## Task objective:
I'd like the entries repeated exactly, pictures omitted.
= Beginning of Section =
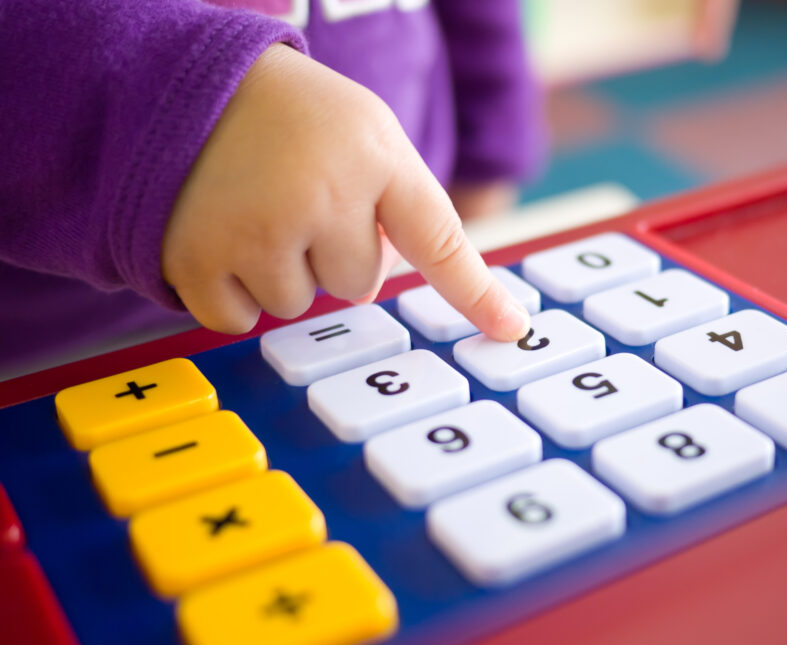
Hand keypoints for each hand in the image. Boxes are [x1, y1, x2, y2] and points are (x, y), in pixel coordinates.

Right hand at [163, 44, 529, 341]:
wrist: (184, 84)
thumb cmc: (291, 119)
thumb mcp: (365, 134)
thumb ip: (397, 206)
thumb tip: (376, 293)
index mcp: (373, 156)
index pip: (439, 239)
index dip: (477, 293)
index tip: (512, 330)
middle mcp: (320, 193)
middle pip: (356, 283)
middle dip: (330, 253)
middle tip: (297, 198)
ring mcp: (256, 229)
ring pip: (296, 305)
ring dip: (279, 273)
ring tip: (255, 210)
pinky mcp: (196, 259)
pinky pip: (237, 320)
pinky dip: (229, 293)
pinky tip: (219, 236)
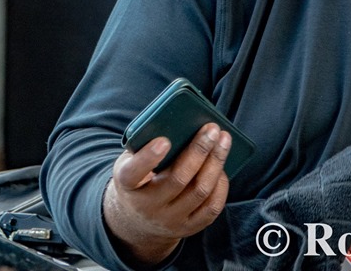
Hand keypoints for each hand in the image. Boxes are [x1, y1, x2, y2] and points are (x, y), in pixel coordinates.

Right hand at [103, 123, 231, 265]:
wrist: (138, 220)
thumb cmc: (139, 178)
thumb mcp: (130, 162)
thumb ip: (146, 146)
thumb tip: (180, 123)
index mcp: (127, 184)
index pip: (133, 173)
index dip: (148, 157)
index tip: (164, 140)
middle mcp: (147, 206)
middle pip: (178, 179)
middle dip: (199, 151)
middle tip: (212, 129)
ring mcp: (169, 220)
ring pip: (199, 191)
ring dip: (216, 163)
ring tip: (224, 141)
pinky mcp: (188, 228)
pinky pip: (212, 208)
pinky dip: (221, 184)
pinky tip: (222, 166)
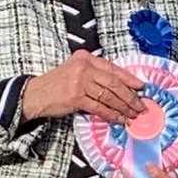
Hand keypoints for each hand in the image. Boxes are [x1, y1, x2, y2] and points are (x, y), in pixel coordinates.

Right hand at [20, 52, 144, 122]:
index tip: (142, 88)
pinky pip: (99, 107)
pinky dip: (112, 115)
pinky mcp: (76, 97)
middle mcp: (84, 67)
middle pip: (114, 83)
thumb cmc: (57, 84)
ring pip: (109, 96)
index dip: (130, 79)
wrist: (35, 94)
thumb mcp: (76, 71)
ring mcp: (80, 81)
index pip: (113, 68)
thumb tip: (120, 86)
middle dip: (130, 97)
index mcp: (86, 57)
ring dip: (123, 108)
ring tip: (132, 115)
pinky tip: (119, 119)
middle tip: (141, 106)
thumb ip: (95, 74)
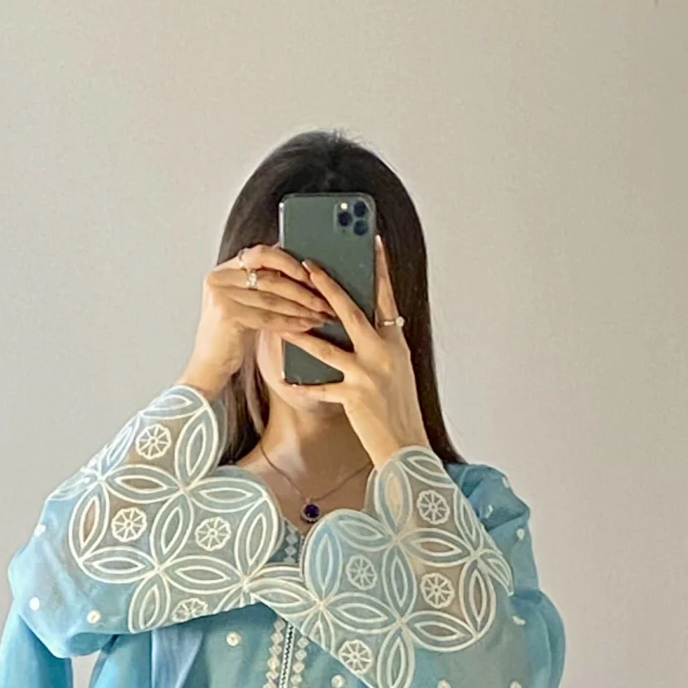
= End of Section =
## Result of the exercise:
Hand keypoints for each hand in the image. Boxes are [x1, y1, x2, y2] and points are (x, y), in pixel coordinates.

Right hand at [163, 44, 529, 341]:
wrist: (184, 84)
thumb cmc: (291, 119)
thumb mcp: (365, 134)
thumb ip: (397, 206)
thumb tip: (376, 293)
index mcp: (373, 156)
index pip: (439, 239)
index dip: (477, 293)
index tip: (512, 330)
middle mcp: (320, 193)
middle pip: (356, 283)
middle dip: (330, 253)
middle tip: (297, 198)
ring mcp: (256, 229)
ring pip: (296, 305)
ring dip: (279, 273)
ring tip: (255, 210)
pinky mcp: (196, 259)
pinky pip: (237, 320)
pinky dip: (229, 293)
pinky tip: (219, 236)
Hand keypoints for each hand in the image. Boxes are [x1, y1, x2, y2] and points are (x, y), in pixel coordinates.

Right hand at [103, 123, 231, 265]:
wrist: (138, 220)
thumb cmc: (139, 178)
thumb mcp: (130, 162)
thumb ip: (146, 146)
thumb tip: (180, 123)
index mcp: (127, 184)
index pip: (133, 173)
index dip: (148, 157)
index tip: (164, 140)
middle mcp: (147, 206)
middle pip: (178, 179)
middle dip: (199, 151)
middle tip: (212, 129)
ring mcp: (169, 220)
ring pip: (199, 191)
ring dip: (216, 163)
ring tip: (224, 141)
pinky mcp: (188, 228)
pinky pip: (212, 208)
pinky dip: (221, 184)
pinky tip: (222, 166)
Hand keypoints for each hand in the image. Boxes are [x1, y1, x2, y2] and points are (x, y), in pixel coordinates.

Right hand at [20, 52, 144, 122]:
index tip: (142, 88)
pinky pip: (99, 107)
pinky dip: (112, 115)
pinky mcp: (76, 97)
middle mcp: (84, 67)
middle pip: (114, 83)
thumb cmc: (57, 84)
ring pip: (109, 96)
index dip: (130, 79)
wrist: (35, 94)
thumb mcp: (76, 71)
ring mcp: (80, 81)
index pip: (113, 68)
thumb tip: (120, 86)
middle dip: (130, 97)
index mcp: (86, 57)
ring dip: (123, 108)
ring tip: (132, 115)
pinky tip: (119, 119)
middle tip: (141, 106)
thumb ip: (95, 74)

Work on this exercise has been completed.